Top of RECORD EXCERPTS

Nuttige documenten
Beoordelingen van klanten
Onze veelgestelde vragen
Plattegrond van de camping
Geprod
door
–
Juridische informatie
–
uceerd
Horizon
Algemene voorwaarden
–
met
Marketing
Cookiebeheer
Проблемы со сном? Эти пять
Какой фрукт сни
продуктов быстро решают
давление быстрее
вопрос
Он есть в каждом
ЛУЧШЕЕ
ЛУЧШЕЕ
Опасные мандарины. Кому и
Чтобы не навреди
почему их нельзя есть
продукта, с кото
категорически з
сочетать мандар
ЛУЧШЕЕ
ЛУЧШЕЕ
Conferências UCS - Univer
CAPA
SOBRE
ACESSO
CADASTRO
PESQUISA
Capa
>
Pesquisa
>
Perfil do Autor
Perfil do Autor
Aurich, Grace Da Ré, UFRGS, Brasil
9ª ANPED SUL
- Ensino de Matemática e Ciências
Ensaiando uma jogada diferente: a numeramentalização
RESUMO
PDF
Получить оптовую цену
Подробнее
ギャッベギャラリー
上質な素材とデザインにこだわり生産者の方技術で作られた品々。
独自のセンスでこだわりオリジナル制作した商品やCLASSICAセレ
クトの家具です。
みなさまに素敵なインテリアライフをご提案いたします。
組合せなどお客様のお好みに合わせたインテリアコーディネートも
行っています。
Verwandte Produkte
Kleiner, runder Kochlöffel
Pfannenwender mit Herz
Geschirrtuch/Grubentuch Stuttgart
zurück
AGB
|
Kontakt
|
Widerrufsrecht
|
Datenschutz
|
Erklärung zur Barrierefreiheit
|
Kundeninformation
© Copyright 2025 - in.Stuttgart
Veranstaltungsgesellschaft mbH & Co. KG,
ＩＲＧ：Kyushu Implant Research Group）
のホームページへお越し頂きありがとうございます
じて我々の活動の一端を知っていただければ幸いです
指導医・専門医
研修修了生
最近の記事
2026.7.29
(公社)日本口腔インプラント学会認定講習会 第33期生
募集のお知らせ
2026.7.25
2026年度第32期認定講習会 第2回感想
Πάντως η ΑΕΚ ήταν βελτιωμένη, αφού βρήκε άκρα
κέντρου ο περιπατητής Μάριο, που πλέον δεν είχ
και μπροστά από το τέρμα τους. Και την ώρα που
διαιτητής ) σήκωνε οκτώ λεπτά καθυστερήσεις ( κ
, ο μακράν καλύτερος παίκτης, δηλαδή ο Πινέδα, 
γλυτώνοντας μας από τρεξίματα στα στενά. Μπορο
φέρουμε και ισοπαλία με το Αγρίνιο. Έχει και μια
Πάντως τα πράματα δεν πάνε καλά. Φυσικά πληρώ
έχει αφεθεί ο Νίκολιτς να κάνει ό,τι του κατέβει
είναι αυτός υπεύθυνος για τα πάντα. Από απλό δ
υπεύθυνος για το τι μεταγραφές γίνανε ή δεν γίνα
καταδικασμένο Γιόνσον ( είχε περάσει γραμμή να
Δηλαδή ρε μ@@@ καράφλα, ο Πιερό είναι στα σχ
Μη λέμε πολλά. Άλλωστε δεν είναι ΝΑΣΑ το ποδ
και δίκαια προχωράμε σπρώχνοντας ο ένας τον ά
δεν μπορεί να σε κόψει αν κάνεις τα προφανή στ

Bottom of RECORD EXCERPTS

What is needed is the data above, output in full and exactly as it stands.

EXERCISE SOLUTION:
Nuttige documenten
Beoordelingen van klanten
Onze veelgestelde vragen
Plattegrond van de camping
Geprod
door
–
Juridische informatie
–
uceerd
Horizon
Algemene voorwaarden
–
met
Marketing
Cookiebeheer
Проблемы со сном? Эти пять
Какой фрукт сни
продуктов быстро решают
давление быстрее
вопрос
Он есть в каждом
ЛУЧШЕЕ
ЛУЧШЕЕ
Опасные мандарины. Кому и
Чтобы не навреди
почему их нельзя есть
продукта, с кото
категорически з
сочетать мандар
ЛУЧШЕЕ
ЛУЧШЕЕ
Conferências UCS - Univer
CAPA
SOBRE
ACESSO
CADASTRO
PESQUISA
Capa
>
Pesquisa
>
Perfil do Autor
Perfil do Autor
Aurich, Grace Da Ré, UFRGS, Brasil
9ª ANPED SUL
- Ensino de Matemática e Ciências
Ensaiando uma jogada diferente: a numeramentalização
RESUMO
PDF
Получить оптовую цену
Подробнее
ギャッベギャラリー
上質な素材とデザインにこだわり生産者の方技術で作られた品々。
独自のセンスでこだわりオリジナル制作した商品やCLASSICAセレ
クトの家具です。
みなさまに素敵なインテリアライフをご提案いたします。
組合せなどお客様のお好みに合わせたインテリアコーディネートも
行っています。
Verwandte Produkte
Kleiner, runder Kochlöffel
Pfannenwender mit Herz
Geschirrtuch/Grubentuch Stuttgart
zurück
AGB
|
Kontakt
|
Widerrufsrecht
|
Datenschutz
|
Erklärung zur Barrierefreiheit
|
Kundeninformation
© Copyright 2025 - in.Stuttgart
Veranstaltungsgesellschaft mbH & Co. KG,
ＩＲＧ：Kyushu Implant Research Group）
のホームページへお越し頂きありがとうございます
じて我々の活動の一端を知っていただければ幸いです
指導医・専門医
研修修了生
最近の記事
2026.7.29
(公社)日本口腔インプラント学会認定講習会 第33期生
募集のお知らせ
2026.7.25
2026年度第32期認定講習会 第2回感想
Πάντως η ΑΕΚ ήταν βελτιωμένη, αφού βρήκε άκρα
κέντρου ο περιπατητής Μάριο, που πλέον δεν είχ
και μπροστά από το τέρμα τους. Και την ώρα που
διαιτητής ) σήκωνε οκτώ λεπτά καθυστερήσεις ( κ
, ο μακράν καλύτερος παίκτης, δηλαδή ο Πινέδα, 
γλυτώνοντας μας από τρεξίματα στα στενά. Μπορο
φέρουμε και ισοπαλία με το Αγρίνιο. Έχει και μια
Πάντως τα πράματα δεν πάνε καλά. Φυσικά πληρώ
έχει αφεθεί ο Νίκολιτς να κάνει ό,τι του κατέβει
είναι αυτός υπεύθυνος για τα πάντα. Από απλό δ
υπεύθυνος για το τι μεταγραφές γίνανε ή δεν γίνα
καταδικασμένο Γιόνσον ( είχε περάσει γραμμή να
Δηλαδή ρε μ@@@ καράφλα, ο Πιερό είναι στα σχ
Μη λέμε πολλά. Άλλωστε δεν είναι ΝΑΣΑ το ποδ
και δίκαια προχωράμε σπρώχνοντας ο ένας τον ά
δεν μπορεί να σε κόψει αν κάνεις τα προφανή στ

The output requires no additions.